According to several UK
music sites, Scouting for Girls can best be described as your average pub band.
For those of us who haven’t been inside an average pub, this UK band makes harmless pop ballads
that border on easily forgettable. Nominated for British Breakthrough Act at the 2009 BRIT Awards, Scouting
for Girls deliver radio-friendly pop with upbeat hits like ‘She’s So Lovely’.

Their second album following their eponymous 2008 debut, Everybody Wants to Be On TV starts off with ‘This Ain’t A Love
Song,’ a heartfelt, sing-along track with simple lyrics like ‘And I’m a little
bit lost without you/ I’m a bloody big mess inside’ – not exactly creative but
endearing nonetheless. The song’s easy and catchy melody makes a promising
start to an album that unfortunately fails to live up to our expectations.

With several tracks that attempt to criticise the perils of fame, casual
sex and girls of moral ambiguity, the album doesn’t surpass the standard pop
realm of annoying but catchy piano melodies and lyrics that probably took a few
minutes to cook up.

On ‘Famous,’ lead singer Roy Stride attempts a satirical critique at
society’s obsession with fame, yet the observations he makes are pretty
standard: ‘ I want to be known
for just being famous/ I can’t act, I can’t dance, I can’t sing/ But I’m young
and I’m pretty,’ he sings.
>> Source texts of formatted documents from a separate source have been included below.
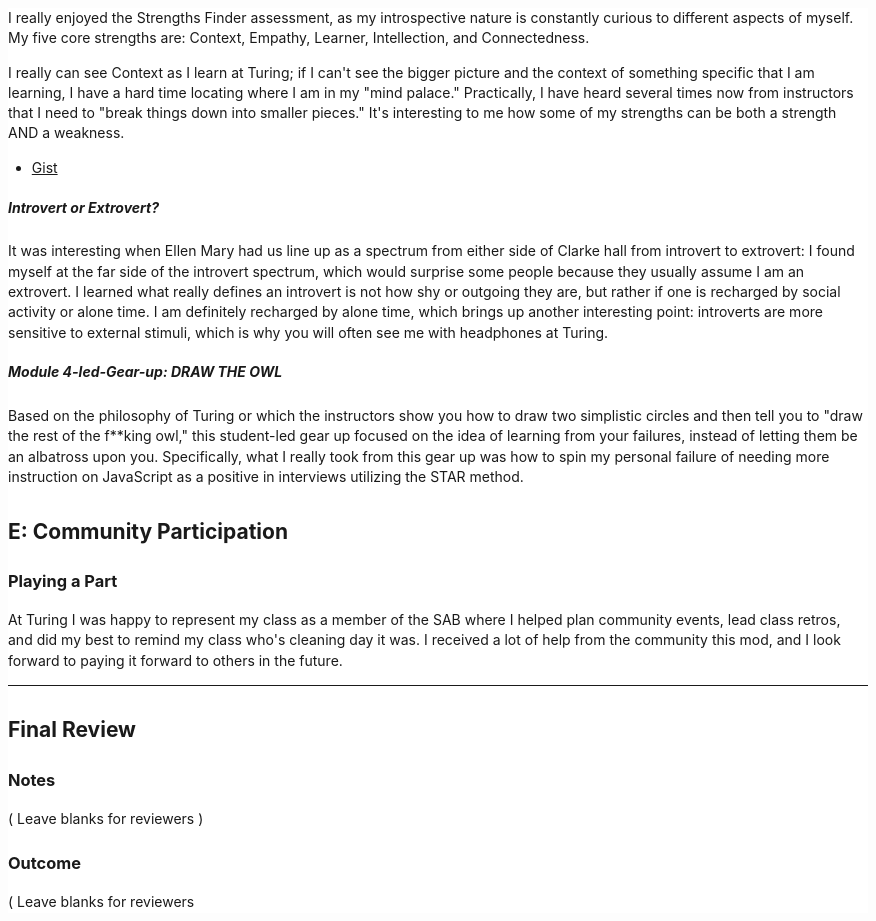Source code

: I really enjoyed the Strengths Finder assessment, as my introspective nature is constantly curious to different aspects of myself. My five core strengths are: Context, Empathy, Learner, Intellection, and Connectedness.

I really can see Context as I learn at Turing; if I can't see the bigger picture and the context of something specific that I am learning, I have a hard time locating where I am in my "mind palace." Practically, I have heard several times now from instructors that I need to "break things down into smaller pieces." It's interesting to me how some of my strengths can be both a strength AND a weakness.

* [Gist](https://gist.github.com/stevenleelawson/388ed09a235baaa1c119d9e68a3c7714)

##### Introvert or Extrovert?

It was interesting when Ellen Mary had us line up as a spectrum from either side of Clarke hall from introvert to extrovert: I found myself at the far side of the introvert spectrum, which would surprise some people because they usually assume I am an extrovert. I learned what really defines an introvert is not how shy or outgoing they are, but rather if one is recharged by social activity or alone time. I am definitely recharged by alone time, which brings up another interesting point: introverts are more sensitive to external stimuli, which is why you will often see me with headphones at Turing.

##### Module 4-led-Gear-up: DRAW THE OWL

Based on the philosophy of Turing or which the instructors show you how to draw two simplistic circles and then tell you to "draw the rest of the f**king owl," this student-led gear up focused on the idea of learning from your failures, instead of letting them be an albatross upon you. Specifically, what I really took from this gear up was how to spin my personal failure of needing more instruction on JavaScript as a positive in interviews utilizing the STAR method.

## E: Community Participation


### Playing a Part
At Turing I was happy to represent my class as a member of the SAB where I helped plan community events, lead class retros, and did my best to remind my class who's cleaning day it was. I received a lot of help from the community this mod, and I look forward to paying it forward to others in the future.

------------------

## Final Review

### Notes

( Leave blanks for reviewers )

### Outcome

( Leave blanks for reviewers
You don’t say. On the somewhat offensive ‘Posh Girls,’ they
claim that ‘Posh girls have good manners/ But they go like the clappers,’ a
remark that makes the listener wonder if the band is composed of rejected
fifteen-year-old boys. On ‘1+1=3,’ they try their hand at sex education and
warn against casual sex using simple math: ‘It
used to be just me/ But that’s how one and one makes three. ‘

Then there’s the astonishingly named ‘Little Miss Naughty,’ which
confirms our suspicion that their target audience are fifteen-year old girls
that don’t mind being called little or naughty. The tune starts off with an
annoying auto tune vocal that’s more Polish disco pop than pub rock, and Stride
laments ‘A little mistake,
and that’s how you caught me/
Running around with little Miss Naughty,’ against a rather shrill bass band
backing.

Apart from ‘This
Ain’t A love Song,’ the album’s only bright spot is ‘Take a Chance On Us,’
which starts off with an uplifting orchestra backing and a piano melody that sounds
too much like Daniel Powter’s ‘Had A Bad Day’.

Maybe we’re too
cynical, and maybe the fifteen-year-old girls will love this album; but Everyone Wants to Be on TV is one of
those albums that may not necessarily outlive its radio airplay.